Operations Research Models and Methods / Computation

 Random Variables

### Example: The Game of Craps

 The game of Craps is a popular gambling game. In this game, the player rolls a pair of dice and sums the numbers showing. A sum of 7 or 11 wins for the player, and a sum of 2, 3, or 12 loses. Any other number is called the point. The player then rolls the dice again. If she rolls the point number, she wins. If she throws a 7, she loses. Any other number requires another roll. The game continues until the gambler rolls a 7 or her point number.

### Simple probably analysis determines that the sum of two standard dice is a discrete random variable with integer values ranging from 2 through 12. The probability distribution of the sum is the triangular distribution with a mode of 7. To define this distribution for subsequent computation, select the Add_RV item from the OR_MS menu. The dialog box shown below opens.
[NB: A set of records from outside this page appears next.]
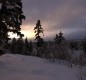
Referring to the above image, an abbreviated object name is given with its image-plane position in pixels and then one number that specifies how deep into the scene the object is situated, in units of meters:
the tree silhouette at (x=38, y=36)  21.47
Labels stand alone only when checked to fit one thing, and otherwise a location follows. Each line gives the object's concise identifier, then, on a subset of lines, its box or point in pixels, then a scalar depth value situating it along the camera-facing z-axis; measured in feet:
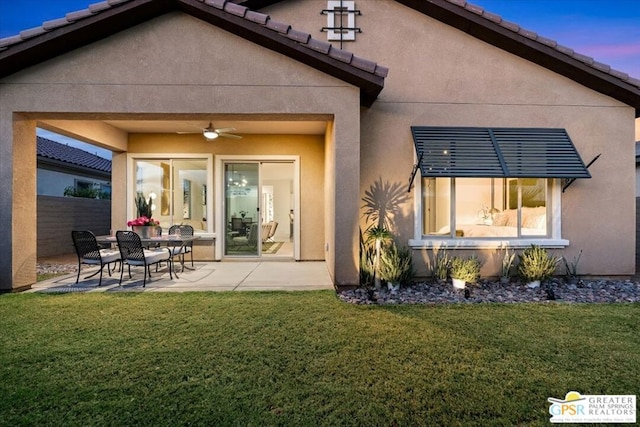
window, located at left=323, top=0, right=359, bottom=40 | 23.15
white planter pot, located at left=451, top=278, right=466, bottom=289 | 19.98
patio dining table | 21.40
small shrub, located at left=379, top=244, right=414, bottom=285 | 19.69
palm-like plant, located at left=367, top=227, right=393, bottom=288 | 19.90
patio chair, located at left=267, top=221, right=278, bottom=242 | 37.96
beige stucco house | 18.56
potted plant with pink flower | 22.21
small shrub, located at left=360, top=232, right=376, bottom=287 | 20.22
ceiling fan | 24.27
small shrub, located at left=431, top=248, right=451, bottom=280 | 21.70
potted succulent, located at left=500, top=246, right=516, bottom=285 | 21.72
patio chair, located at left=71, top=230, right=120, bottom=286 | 20.47
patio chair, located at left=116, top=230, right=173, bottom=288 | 19.99
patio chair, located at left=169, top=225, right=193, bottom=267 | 26.70
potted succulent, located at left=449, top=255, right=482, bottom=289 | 19.89
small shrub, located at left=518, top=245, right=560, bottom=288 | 20.54
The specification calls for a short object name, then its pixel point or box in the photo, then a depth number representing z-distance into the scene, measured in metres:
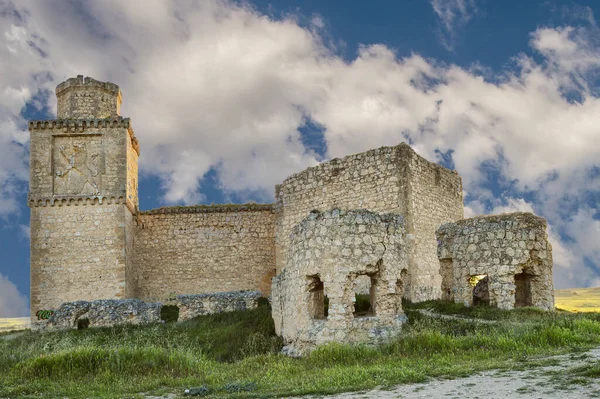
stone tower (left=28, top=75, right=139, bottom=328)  24.08
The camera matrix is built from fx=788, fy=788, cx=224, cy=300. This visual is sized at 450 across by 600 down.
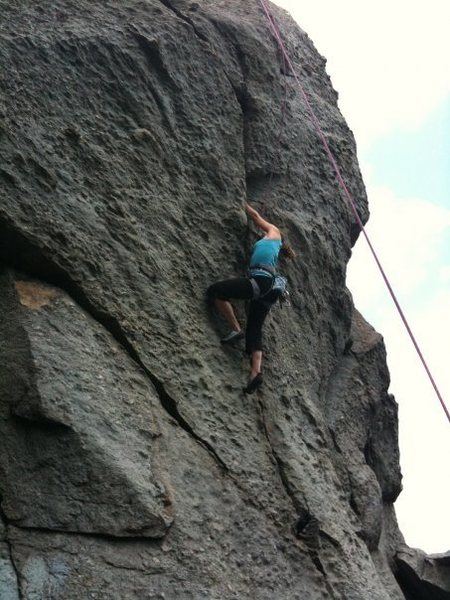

Sixteen named distributions are available with one user defined distribution. The option buttons at the left select discrete distributions, while the option buttons on the right select continuous distributions. The User distribution allows entry of a user specified discrete probability distribution. For the example we name the random variable Dice, identify it as an integer triangular distribution, specify its lower value, mode and upper value as 2, 7 and 12 respectively. The check boxes on the right of the dialog, list optional information that will be shown with the distribution.

One or more random variables must be defined with the Add_RV option before any of the other programs or functions may be used. The names for random variables must be unique and not previously defined for the workbook. The cell reference shown at the top of the dialog box is the upper left corner of the worksheet range where the random variable information will be stored. The default value of the cell is the reference to the cursor location when the dialog is called. When the "Show Titles" checkbox is clicked, the titles associated with the distribution parameters are shown. When not clicked only the parameters are shown without titles. The latter is useful when a series of random variables are defined each with the same set of parameters.